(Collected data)
^^^^

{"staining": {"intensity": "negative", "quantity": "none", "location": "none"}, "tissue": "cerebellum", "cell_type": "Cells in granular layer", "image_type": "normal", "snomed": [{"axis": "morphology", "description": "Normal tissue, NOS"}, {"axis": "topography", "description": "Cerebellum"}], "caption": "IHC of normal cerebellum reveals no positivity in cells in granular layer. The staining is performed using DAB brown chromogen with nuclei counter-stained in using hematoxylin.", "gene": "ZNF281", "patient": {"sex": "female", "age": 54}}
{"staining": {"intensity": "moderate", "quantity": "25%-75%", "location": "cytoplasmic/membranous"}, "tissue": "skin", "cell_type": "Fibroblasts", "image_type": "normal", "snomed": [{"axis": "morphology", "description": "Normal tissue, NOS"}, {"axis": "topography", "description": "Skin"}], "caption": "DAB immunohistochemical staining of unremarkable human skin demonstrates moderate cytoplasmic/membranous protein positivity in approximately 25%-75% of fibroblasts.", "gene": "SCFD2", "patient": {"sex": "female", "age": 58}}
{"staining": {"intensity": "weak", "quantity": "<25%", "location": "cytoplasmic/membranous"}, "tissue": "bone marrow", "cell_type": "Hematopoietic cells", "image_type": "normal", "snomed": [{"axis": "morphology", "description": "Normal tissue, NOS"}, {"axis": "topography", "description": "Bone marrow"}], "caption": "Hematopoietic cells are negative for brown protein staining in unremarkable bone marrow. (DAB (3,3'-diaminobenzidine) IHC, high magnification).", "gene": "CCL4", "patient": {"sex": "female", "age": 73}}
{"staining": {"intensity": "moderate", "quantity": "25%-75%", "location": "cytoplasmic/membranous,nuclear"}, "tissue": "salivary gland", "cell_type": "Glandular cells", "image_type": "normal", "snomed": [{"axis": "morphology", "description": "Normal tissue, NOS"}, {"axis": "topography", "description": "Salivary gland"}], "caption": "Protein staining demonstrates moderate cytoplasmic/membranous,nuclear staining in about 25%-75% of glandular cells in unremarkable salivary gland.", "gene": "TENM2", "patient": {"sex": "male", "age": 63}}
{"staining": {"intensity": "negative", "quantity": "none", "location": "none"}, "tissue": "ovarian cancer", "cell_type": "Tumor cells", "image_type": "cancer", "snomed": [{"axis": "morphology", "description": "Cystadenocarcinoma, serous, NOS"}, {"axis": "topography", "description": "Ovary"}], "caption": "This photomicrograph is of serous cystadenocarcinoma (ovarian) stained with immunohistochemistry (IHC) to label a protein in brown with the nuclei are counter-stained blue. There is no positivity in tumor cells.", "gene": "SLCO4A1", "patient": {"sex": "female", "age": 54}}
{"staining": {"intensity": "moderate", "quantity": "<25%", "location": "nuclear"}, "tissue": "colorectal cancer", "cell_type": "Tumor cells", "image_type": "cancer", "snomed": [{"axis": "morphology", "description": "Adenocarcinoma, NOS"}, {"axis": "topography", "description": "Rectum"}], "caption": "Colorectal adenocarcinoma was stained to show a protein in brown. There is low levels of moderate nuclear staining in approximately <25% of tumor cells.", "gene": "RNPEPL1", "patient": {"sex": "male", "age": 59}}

^^^^

● **Brief**
Please retype, without any change, the line containing "photomicrograph is of" and every line after it to the end of the entries above, and only those.

● **Solution for this task**
{"staining": {"intensity": "negative", "quantity": "none", "location": "none"}, "tissue": "ovarian cancer", "cell_type": "Tumor cells", "image_type": "cancer", "snomed": [{"axis": "morphology", "description": "Cystadenocarcinoma, serous, NOS"}, {"axis": "topography", "description": "Ovary"}], "caption": "This photomicrograph is of serous cystadenocarcinoma (ovarian) stained with immunohistochemistry (IHC) to label a protein in brown with the nuclei are counter-stained blue. There is no positivity in tumor cells.", "gene": "SLCO4A1", "patient": {"sex": "female", "age": 54}}
{"staining": {"intensity": "moderate", "quantity": "<25%", "location": "nuclear"}, "tissue": "colorectal cancer", "cell_type": "Tumor cells", "image_type": "cancer", "snomed": [{"axis": "morphology", "description": "Adenocarcinoma, NOS"}, {"axis": "topography", "description": "Rectum"}], "caption": "Colorectal adenocarcinoma was stained to show a protein in brown. There is low levels of moderate nuclear staining in approximately <25% of tumor cells.", "gene": "RNPEPL1", "patient": {"sex": "male", "age": 59}}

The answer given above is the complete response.